Door de ruilverkaveling kent het gebied een zeer sterke schaalvergroting en sterk bijkomend beslag met verharde en semi-verharde wegen. Dit heeft zeer grote impact op de biodiversiteit, de landschappelijke kwaliteit en op de hydrologische ruwheid van het landschap. Daarom is het essentieel dat ook maatregelen gerealiseerd worden om te komen tot toekomstgerichte robuuste vlakvormige natuur en een dooradering met bufferstroken en vaste natuurstructuur in het agrarisch gebied .
In het structuurplan werd het onderstaande opgenomen :
- uitbouw van robuuste natuurgebieden,
- realisatie van de stroken akkernatuur,
- realisatie van de buffers holle wegen en andere buffers in het agrarisch landschap,
- behoud van voorziene onverharde landwegen en de semi-verharde wegen en minimalisatie bijkomend betonbeslag.
2.1. De uitbouw van robuuste natuurgebieden.
Het structuurplan bestemde hiervoor een oppervlakte van 129 ha bijkomend te realiseren via de ruilverkaveling. Gezien de status en de zeer expliciete motivering bij de goedkeuring van het plan is deze toebedeling een absolute voorwaarde.

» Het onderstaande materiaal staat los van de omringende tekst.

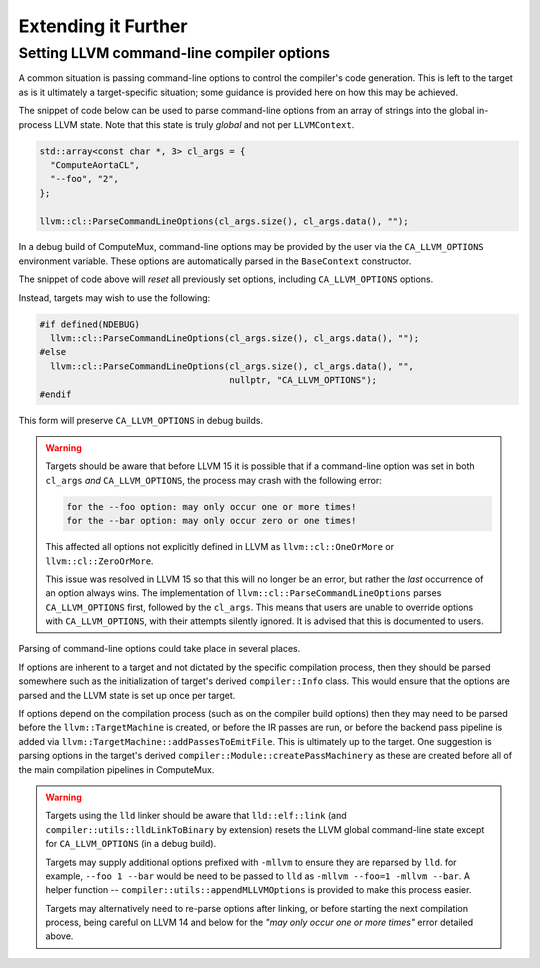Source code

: Extending it Further
====================

Setting LLVM command-line compiler options
------------------------------------------

A common situation is passing command-line options to control the compiler's
code generation. This is left to the target as is it ultimately a
target-specific situation; some guidance is provided here on how this may be
achieved.

The snippet of code below can be used to parse command-line options from an
array of strings into the global in-process LLVM state. Note that this state is
truly *global* and not per ``LLVMContext``.

.. code:: cpp

  std::array<const char *, 3> cl_args = {
    "ComputeAortaCL",
    "--foo", "2",
  };

  llvm::cl::ParseCommandLineOptions(cl_args.size(), cl_args.data(), "");

In a debug build of ComputeMux, command-line options may be provided by the
user via the ``CA_LLVM_OPTIONS`` environment variable. These options are
automatically parsed in the ``BaseContext`` constructor.

The snippet of code above will *reset* all previously set options, including
``CA_LLVM_OPTIONS`` options.

Instead, targets may wish to use the following:

.. code:: cpp

  #if defined(NDEBUG)
    llvm::cl::ParseCommandLineOptions(cl_args.size(), cl_args.data(), "");
  #else
    llvm::cl::ParseCommandLineOptions(cl_args.size(), cl_args.data(), "",
                                      nullptr, "CA_LLVM_OPTIONS");
  #endif

This form will preserve ``CA_LLVM_OPTIONS`` in debug builds.

.. warning::

  Targets should be aware that before LLVM 15 it is possible that if a
  command-line option was set in both ``cl_args`` *and* ``CA_LLVM_OPTIONS``,
  the process may crash with the following error:

  .. code::

    for the --foo option: may only occur one or more times!
    for the --bar option: may only occur zero or one times!

  This affected all options not explicitly defined in LLVM as
  ``llvm::cl::OneOrMore`` or ``llvm::cl::ZeroOrMore``.

  This issue was resolved in LLVM 15 so that this will no longer be an error,
  but rather the *last* occurrence of an option always wins. The implementation
  of ``llvm::cl::ParseCommandLineOptions`` parses ``CA_LLVM_OPTIONS`` first,
  followed by the ``cl_args``. This means that users are unable to override
  options with ``CA_LLVM_OPTIONS``, with their attempts silently ignored. It is
  advised that this is documented to users.

Parsing of command-line options could take place in several places.

If options are inherent to a target and not dictated by the specific compilation
process, then they should be parsed somewhere such as the initialization of
target's derived ``compiler::Info`` class. This would ensure that the options
are parsed and the LLVM state is set up once per target.

If options depend on the compilation process (such as on the compiler build
options) then they may need to be parsed before the ``llvm::TargetMachine`` is
created, or before the IR passes are run, or before the backend pass pipeline
is added via ``llvm::TargetMachine::addPassesToEmitFile``. This is ultimately
up to the target. One suggestion is parsing options in the target's derived
``compiler::Module::createPassMachinery`` as these are created before all of
the main compilation pipelines in ComputeMux.

.. warning::

  Targets using the ``lld`` linker should be aware that ``lld::elf::link`` (and
  ``compiler::utils::lldLinkToBinary`` by extension) resets the LLVM global
  command-line state except for ``CA_LLVM_OPTIONS`` (in a debug build).

  Targets may supply additional options prefixed with ``-mllvm`` to ensure they
  are reparsed by ``lld``. for example, ``--foo 1 --bar`` would be need to be
  passed to ``lld`` as ``-mllvm --foo=1 -mllvm --bar``. A helper function --
  ``compiler::utils::appendMLLVMOptions`` is provided to make this process
  easier.

  Targets may alternatively need to re-parse options after linking, or before
  starting the next compilation process, being careful on LLVM 14 and below for
  the `"may only occur one or more times"` error detailed above.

In het Structuurplan werd dit voorzien voor volgende gebieden:
2.1.1 Boutersem
-- Versterking Snoekengracht en aansluiting uitbouw natuurgebied in de smalle vallei van de Vondelbeek en de Kop van Koutemveld.( Vertrijk en Roosbeek)
-- Versterking van natuur in Jordaanbeekvallei ( inclusief vallei Fonteinbeek) en omgeving Willebringenbos deel uitmakend van het complex Mene-Jordaan (Willebringen) ( zie ook Hoegaarden)
-- Versterking van Natuurgebied Molensteen ( deels in Boutersem) en deel uitmakend van het complex ook deels in Bierbeek van Hazenberg-Velpevallei/Vloedgracht-Molensteen
-- de boomgaard van Roosbeek werd als bestaande natuur en niet ruilbaar opgenomen ( bruine kleur)
2.1.2 Bierbeek
-- Versterking complex Hazenberg-Velpevallei-Molensteen
2.1.3. Hoegaarden
-- Versterking van het complex Mene-Jordaan met delen van de vallei om tot een samenhangend valleicomplex te komen en het complex Pertseveld en delen in de omgeving Willebringenbos.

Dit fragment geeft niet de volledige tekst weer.